Task list –
• A. Please answer these questions about the wedding discussion:
(i) How many weddings does the first writer say they have to go to?
(ii) In the second paragraph, what is marriage said to be?
(iii) How much would the trip from Australia to the wedding in rural Texas have cost?
• B. Rewrite the part of the wedding discussion that starts at the words "I understand that" and stops after "friends and family.", changing "defrauded" to "cheated".

I hate wedding and have made this known to all my friends and family unless I am in the wedding party and they don’t have a replacement I’m not going. I have 2 wedding that I have to go, for my friends who don’t have other friends. If I can get away with it I’m not going to my sister’s wedding and will try to be out of town or have to work. So no I don’t get initiations as a must attend I think of them more as a please send a gift.
So what other purpose is there for getting married? Marriage is the legal union of two people. Nothing else.
I don’t mean to pick on you, Jayn_Newell, but you have gone on and on in various threads about your upcoming “wedding” with all trappings and trimmings of a real wedding. A wedding is:
1. the act or ceremony of becoming married; marriage
2. the marriage ceremony with its attendant festivities
You are already married. For you, that ship has sailed.
I understand that many people get married for expediency, for whatever reason, and then later, sometimes much later, throw a “wedding,” but I believe it’s only because the bride (okay, maybe the groom does sometimes, too :rolleyes: ) wants “her day” to be the center of attention in a floofy white dress and get gifts.
Fine. Do it. But you have no call to criticize anyone (i.e., your “wedding guests”) who does not enthusiastically buy into your fantasy.
I would be happy to attend a post-marriage reception or a re-enactment to celebrate the marriage of family or friends, but if I thought I was being invited to a wedding and found out later the happy couple had already been married for months, I’d be pissed. I would feel like I’d been defrauded.
And that is this guest’s point of view, which is the subject of these threads.
Having a chance to celebrate that union with friends and family.
Would it be too much to ask to drop this hijack? I don’t want to derail the thread further (I’ve done so too much already and I’m sorry for that). Besides, I’m leaving tomorrow so you won’t have to put up with me for at least a week If anyone really feels the need to comment further, you can PM me.
Some of my wife’s old friends from when she lived in the US as a kid got married a couple of years ago, and were more than a bit offended when we declined their invitation to attend on the grounds that they lived in rural Texas and it would have cost us $10,000 that we didn’t (and still don’t!) have to get there from Australia, not to mention the 25 hours or so in various flights/driving and the having to take 2 weeks off work (at least) without pay. We said that if they were having their wedding in somewhere affordable to get to like Los Angeles or Hawaii or Las Vegas then sure, we’d be there. But Small Town Texas just wasn’t doable- they were nowhere near anywhere of note and we worked out it would take two days just to drive there and back from Dallas, which basically meant we’d spend a week of our holiday just flying or driving to/from the destination, and we’d be as jetlagged as hell for the rest of it.
We invited them to our wedding to show there were no hard feelings, and they finally realised what we’d told them a couple of years earlier- but whereas we aren’t quite as far from a major airport as they are, the whole “Having to leave America and go somewhere Foreign” was a bit much for them (They’d never been outside the US except to Mexico). We said we’d come by and see them when we do our Really Big Tour of the US, and regale them with stories of the Big Wide World Outside America.
This is all a very long way of saying that if I’ve been invited to the wedding of someone I know or keep in regular contact with, I would consider it rude not to attend without a very good reason (ie illness, financial inability to go, or having to use most of my annual leave to travel somewhere not particularly interesting.)

Dataset content –
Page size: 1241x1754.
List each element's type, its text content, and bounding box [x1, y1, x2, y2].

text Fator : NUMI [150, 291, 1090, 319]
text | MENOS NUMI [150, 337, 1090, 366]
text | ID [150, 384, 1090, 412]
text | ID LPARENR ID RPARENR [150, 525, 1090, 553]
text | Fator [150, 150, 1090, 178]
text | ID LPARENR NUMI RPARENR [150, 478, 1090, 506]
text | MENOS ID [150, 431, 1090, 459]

Solution set –
• A.
(i) Two weddings.
(ii) The legal union of two people.
(iii) $10,000.

• B.
I understand that many people get married for expediency, for whatever reason, and then later, sometimes much later, throw a “wedding,” but I believe it’s only because the bride (okay, maybe the groom does sometimes, too :rolleyes: ) wants “her day” to be the center of attention in a floofy white dress and get gifts.
Fine. Do it. But you have no call to criticize anyone (i.e., your “wedding guests”) who does not enthusiastically buy into your fantasy.
I would be happy to attend a post-marriage reception or a re-enactment to celebrate the marriage of family or friends, but if I thought I was being invited to a wedding and found out later the happy couple had already been married for months, I’d be pissed. I would feel like I’d been cheated.
And that is this guest’s point of view, which is the subject of these threads.
Having a chance to celebrate that union with friends and family.